I have some txt
files which were originally srt
's, the format subtitles are published.
The pattern they usually follow is like the following:
Subtitle_number
Beginning_min --> Ending_min
Text
As an example, this might be the structure of an srt
file:
1
00:00:00,100 --> 00:00:01,500
This is the first subtitle
2
00:00:01,700 --> 00:00:02,300
of the movie
Now, I have some "modified" srt
's, which differ from normal ones because of them having the name of the character right after the subtitle number. Here is an example:
1 Matt
00:00:00,100 --> 00:00:01,500
This is said by Matt
2 Lucas
00:00:01,700 --> 00:00:02,300
While this is said by Lucas
What I would like to do is to parse these files in order to create a data.frame
like the following:
+---------------------------------------------+
| CHARACTER | TEXT |
|--------------+------------------------------|
| Matt | This is said by Matt |
|--------------+------------------------------|
| Lucas | While this is said by Lucas |
+---------------------------------------------+
So, I do not want the number or the minute of the subtitle.

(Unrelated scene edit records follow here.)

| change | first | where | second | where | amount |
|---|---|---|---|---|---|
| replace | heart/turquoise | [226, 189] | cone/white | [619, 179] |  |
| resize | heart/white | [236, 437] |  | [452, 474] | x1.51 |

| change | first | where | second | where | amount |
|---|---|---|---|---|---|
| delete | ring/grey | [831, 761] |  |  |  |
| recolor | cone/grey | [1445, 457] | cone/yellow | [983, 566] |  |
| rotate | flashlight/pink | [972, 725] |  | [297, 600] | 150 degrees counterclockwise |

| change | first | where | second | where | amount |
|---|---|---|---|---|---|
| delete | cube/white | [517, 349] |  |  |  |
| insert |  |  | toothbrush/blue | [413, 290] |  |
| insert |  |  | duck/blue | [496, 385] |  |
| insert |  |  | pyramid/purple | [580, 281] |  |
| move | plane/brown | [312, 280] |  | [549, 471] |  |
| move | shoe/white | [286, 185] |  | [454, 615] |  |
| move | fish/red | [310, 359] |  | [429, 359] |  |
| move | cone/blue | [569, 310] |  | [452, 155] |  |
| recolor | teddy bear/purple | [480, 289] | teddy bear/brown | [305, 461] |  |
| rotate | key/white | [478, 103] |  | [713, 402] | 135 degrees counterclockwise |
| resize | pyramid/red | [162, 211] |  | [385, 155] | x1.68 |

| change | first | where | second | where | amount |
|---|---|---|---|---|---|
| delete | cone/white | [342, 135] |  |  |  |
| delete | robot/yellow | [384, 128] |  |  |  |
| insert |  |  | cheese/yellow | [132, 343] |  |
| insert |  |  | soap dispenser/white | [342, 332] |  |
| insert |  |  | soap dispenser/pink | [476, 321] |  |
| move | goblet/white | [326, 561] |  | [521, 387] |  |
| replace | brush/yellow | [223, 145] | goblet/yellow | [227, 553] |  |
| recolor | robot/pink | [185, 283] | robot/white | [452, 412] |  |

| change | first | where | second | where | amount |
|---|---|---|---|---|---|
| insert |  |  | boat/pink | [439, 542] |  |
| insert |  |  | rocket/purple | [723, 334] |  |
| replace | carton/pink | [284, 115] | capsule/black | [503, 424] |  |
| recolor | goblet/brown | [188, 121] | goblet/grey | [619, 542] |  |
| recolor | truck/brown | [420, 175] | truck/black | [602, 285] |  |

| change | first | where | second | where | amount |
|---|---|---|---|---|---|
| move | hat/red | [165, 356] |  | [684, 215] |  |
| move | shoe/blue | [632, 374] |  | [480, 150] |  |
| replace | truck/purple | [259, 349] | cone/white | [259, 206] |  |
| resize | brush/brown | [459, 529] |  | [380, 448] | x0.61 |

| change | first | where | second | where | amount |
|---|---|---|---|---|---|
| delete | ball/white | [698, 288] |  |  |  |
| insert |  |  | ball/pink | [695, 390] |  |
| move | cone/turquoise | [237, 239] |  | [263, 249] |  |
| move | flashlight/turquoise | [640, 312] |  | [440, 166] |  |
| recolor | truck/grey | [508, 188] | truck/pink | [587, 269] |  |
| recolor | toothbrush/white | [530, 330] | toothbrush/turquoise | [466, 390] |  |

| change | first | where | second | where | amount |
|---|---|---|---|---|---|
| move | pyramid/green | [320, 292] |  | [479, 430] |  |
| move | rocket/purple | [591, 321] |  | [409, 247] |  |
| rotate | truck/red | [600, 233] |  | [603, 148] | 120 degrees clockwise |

I have been able to read the text with the readtext
library, resulting in something like this:
1 Matt\n00:00:00,100 --> 00:00:01,500\nThis is said by Matt.\n\n2 Lucas\n00:00:01,700 --> 00:00:02,300\nWhile this is said by Lucas
Note that there might be \n
also inside of the texts, as well as any other (readable) character
Here is where I am stuck, I guess I would have to use some kind of Regex
to extract all names and then all texts, but I have no clue on how to do this.
Any help is highly appreciated!
Here is a step-by-step way to do this without regex. It's a bit sloppy, but its to show the logic on how to approach a file like this. End result is a data frame where you can grab the info you want.
txt <- "1 Matt
00:00:00,100 --> 00:00:01,500
This is said by Matt
2 Lucas
00:00:01,700 --> 00:00:02,300
While this is said by Lucas\nand another line
3
00:00:01,700 --> 00:00:02,300
While this is said by nobody"
library(readr)
library(tidyr)
library(tibble)
library(dplyr)
library(purrr)
df <- tibble(txt = read_lines(txt))
df %>%
rowid_to_column("row") %>%
group_by(group = cumsum(txt == "")) %>%
filter(!(txt == "")) %>%
mutate(field = pmin(row_number(), 3)) %>%
group_by(group, field) %>%
summarize(txt = paste(txt, collapse = "\n"), .groups = "drop") %>%
pivot_wider(names_from = "field",
values_from = "txt") %>%
select(-group) %>%
set_names(c("Col1", "Col2", "Col3")) %>%
separate(Col1, c("Col1A", "Col1B"), extra = "merge", fill = "right")
And you get this data frame. You can name things whatever you want, of course.
# A tibble: 3 x 4
Col1A Col1B Col2 Col3
<chr> <chr> <chr> <chr>
1 1 Matt 00:00:00,100 --> 00:00:01,500 "This is said by Matt"
2 2 Lucas 00:00:01,700 --> 00:00:02,300 "While this is said by Lucas\nand another line"
3 3 NA 00:00:01,700 --> 00:00:02,300 "While this is said by nobody"
Here is a more streamlined way using a bit of tidyverse.
library(tidyr)
library(dplyr)
tibble(txt = txt) %>%
separate_rows(txt, sep = "\\n\\n") %>%
separate(txt, c("A", "B", "C"), sep = "\n", extra = "merge") %>%
separate(A, c("A1", "B2"), extra = "merge", fill = "right")